Human understanding of the universe has always hinged on these rare biological anomalies. Newton. Kepler. Einstein. Witten. Now, we are attempting to engineer this capacity into silicon.
Why Encode Universe?
The last remaining frontier is training models on unsolved, long-horizon research problems. This requires a grounded reality where a model can hypothesize, run simulations, fail, and refine its world-model against rigid physical constraints.
To "Encode Universe" is to move beyond text-based reasoning and into the realm of active, embodied discovery where the reward signal comes from the universe itself, not a human preference model.
Computational Physics Bottleneck
The primary obstacle to this vision is the massive gap between the speed of physical reality and the speed of digital learning.

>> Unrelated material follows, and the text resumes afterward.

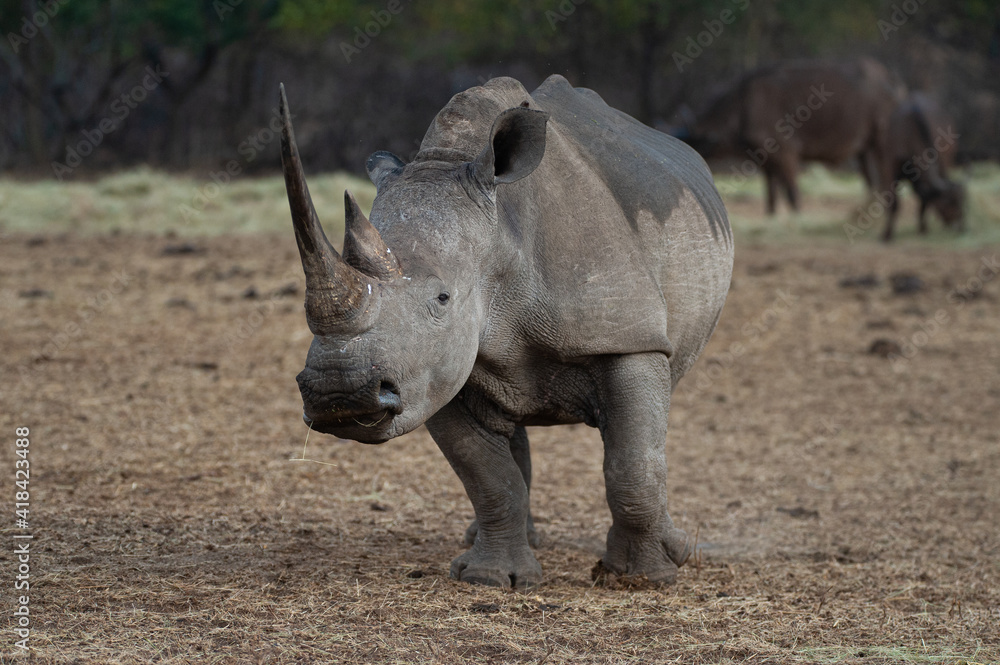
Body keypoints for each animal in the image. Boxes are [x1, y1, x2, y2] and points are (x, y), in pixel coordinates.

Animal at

Traditional simulators are often too slow, too fragile, or too specialized to serve as the training ground for general discovery models.
We need differentiable, high-fidelity environments that allow models to iterate through millions of scientific hypotheses in minutes, effectively compressing centuries of human laboratory work into days of compute.
Icosian's Mission & Final Frontier to achieve AGI
Icosian builds the Reinforcement Learning environments and simulators required to enable truly autonomous, Nobel-grade physical discoveries. We are providing the arenas for frontier labs to take a real shot at the Einstein Test, and put literal Einsteins in the datacenter.